It enables borderless, peer-to-peer financial interactions such as: 

🔹 Cryptocurrency trading

🔹 Lending

🔹 Borrowing

🔹 Liquidity farming, etc. 

DeFi uses blockchain-powered components like stablecoins, tokens, DEXes, and lending protocols to provide these services.  

🧩 Because of how all of these pieces fit together, many refer to DeFi components as “Financial Legos”

This new archetype sets the foundation for the Web3 revolution!


Dogechain Explains – Liquidity Pools 💧 

🔄 Liquidity is a fundamental part of crypto. Liquid assets are easily converted back and forth, without huge price variations or slippage.

Liquidity Pools play a crucial part in the creation of a liquid DeFi system. 

🔒 Liquidity pools are piles of digital assets that are locked in a smart contract. 

🤝 They are used to facilitate trading by providing liquidity to DEXes or lending protocols. Automated market makers (AMMs) use them to allow digital assets to be traded automatically. 

💲 The price of the tokens in the pool is determined by a mathematical formula of the AMM and depends on:

🔹 The size of the trade

🔹 The size of the pool

This means that larger pools can accommodate bigger trades without significantly moving the price.  

🐶 / 🐶 In its basic form, a liquidity pool holds 2 tokens, e.g. $wDOGE and $DC, creating a market for that pair of tokens. 

Once the market is created, users can start trading these tokens and the AMM will accommodate their trades.  

👥 Any user can become a liquidity provider (LP) by providing a 50/50 split of these tokens to the pool.

🏆 The pools provide incentives to LPs by rewarding them with a fraction of the trading fees or other rewards, proportional to the amount of liquidity they supplied.

All in all, liquidity pools are essential to the DeFi ecosystem: 

🔹 They enable decentralized trading

🔹 They allow users to make yields through their holdings.

And thanks to Dogechain’s smart contract capability, you can now provide liquidity with your $DOGE to reap the benefits. 🤑


Dogechain Explains – Cross-chain bridges ⛓ ↔️ ⛓ 

✅ Cross-chain bridges allow tokens designed for one blockchain to be used on another one. 

🧩 This makes them a crucial component of blockchain interoperability and one of the pillars of the Web3 era.

📈 With the increasing number of standalone blockchains, users are continuously getting new options for accessing #DeFi and other advanced functionalities.

However, each network has a representative coin which is usually incompatible with other chains. 🤨 

🔒 Bridges allow us to lock these tokens in a smart contract and mint their exact representation on the destination chain. 

We can then use these tokens and access the functionalities and dApps of the destination chain, allowing interconnectivity.

Data section:
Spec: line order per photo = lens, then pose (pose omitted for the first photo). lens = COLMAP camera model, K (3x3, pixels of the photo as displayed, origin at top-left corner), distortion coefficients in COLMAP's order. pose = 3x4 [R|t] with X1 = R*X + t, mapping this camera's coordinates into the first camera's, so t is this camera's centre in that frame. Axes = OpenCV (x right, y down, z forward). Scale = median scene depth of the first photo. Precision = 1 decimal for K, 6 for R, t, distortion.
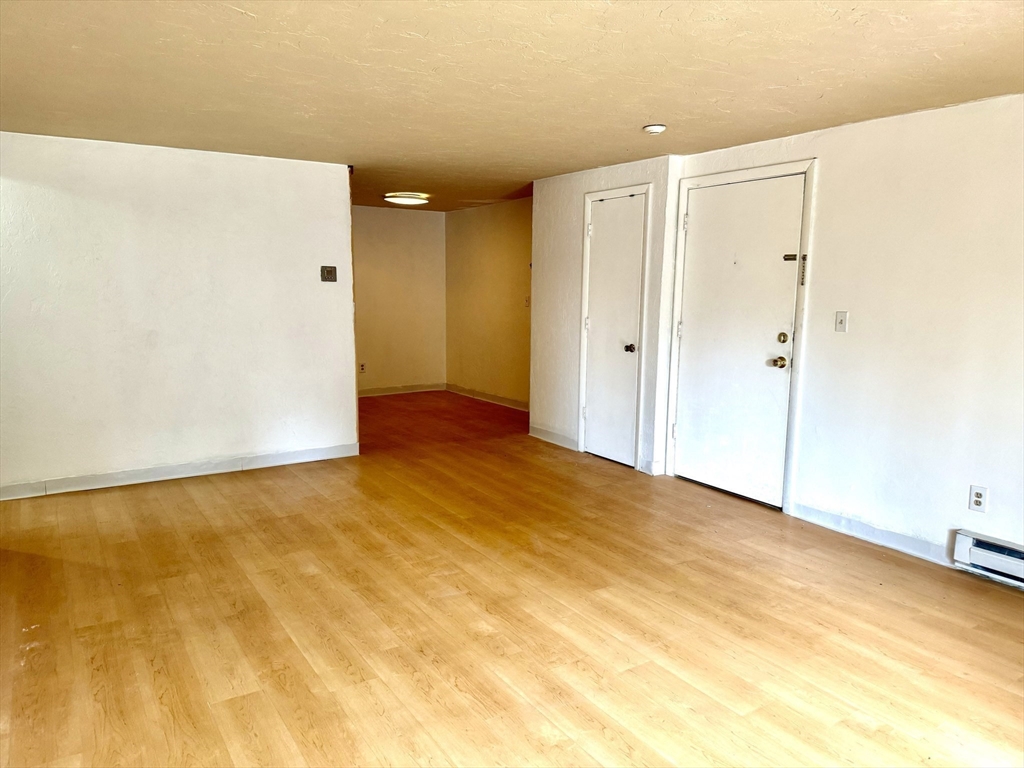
lens RADIAL K [[716.0, 0, 514.4], [0, 716.0, 386.7], [0, 0, 1]] dist [0.126410, -0.187983]
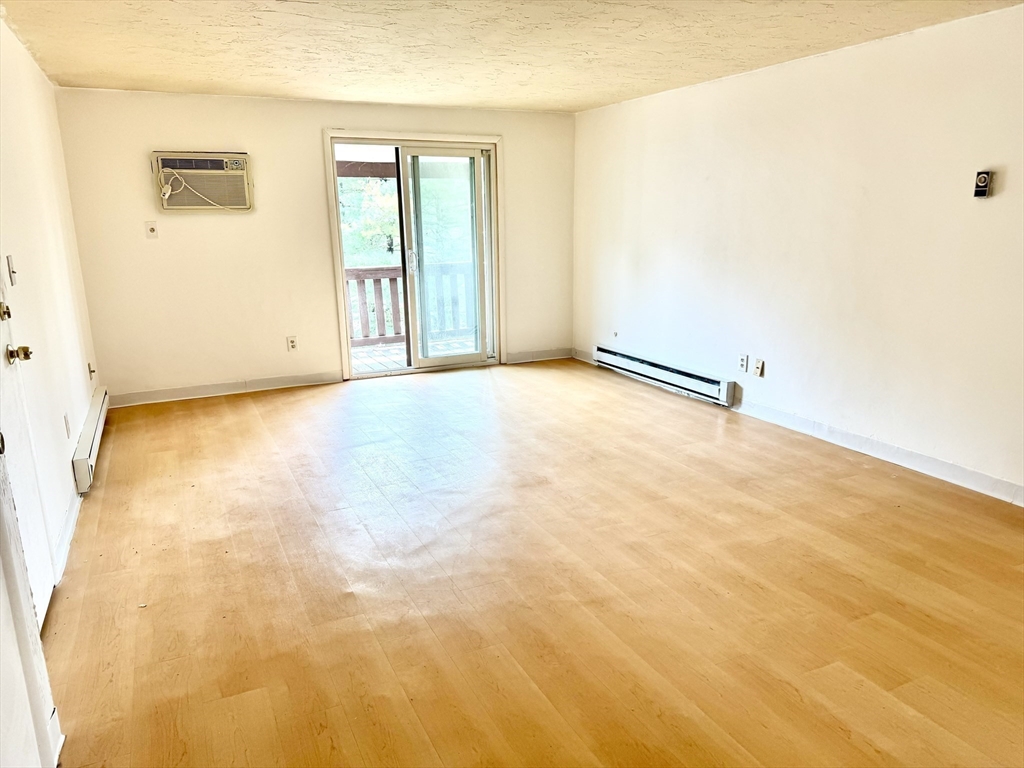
lens RADIAL K [[716.0, 0, 514.4], [0, 716.0, 386.7], [0, 0, 1]] dist [0.126410, -0.187983]
pose [[-0.991290, -0.024883, 0.129325, -0.126329], [0.025279, 0.927775, 0.372282, -0.275737], [-0.129248, 0.372308, -0.919065, 1.892144]]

Work order: According to the DeFi text above, why can larger liquidity pools handle bigger trades without significantly moving the price? Answer in one to three sentences.

Written reply: The price of the tokens in a pool is set by the AMM's mathematical formula, which depends on both the size of the trade and the size of the pool. Because the pool's size is part of that calculation, a larger pool can accommodate a bigger trade without significantly moving the price.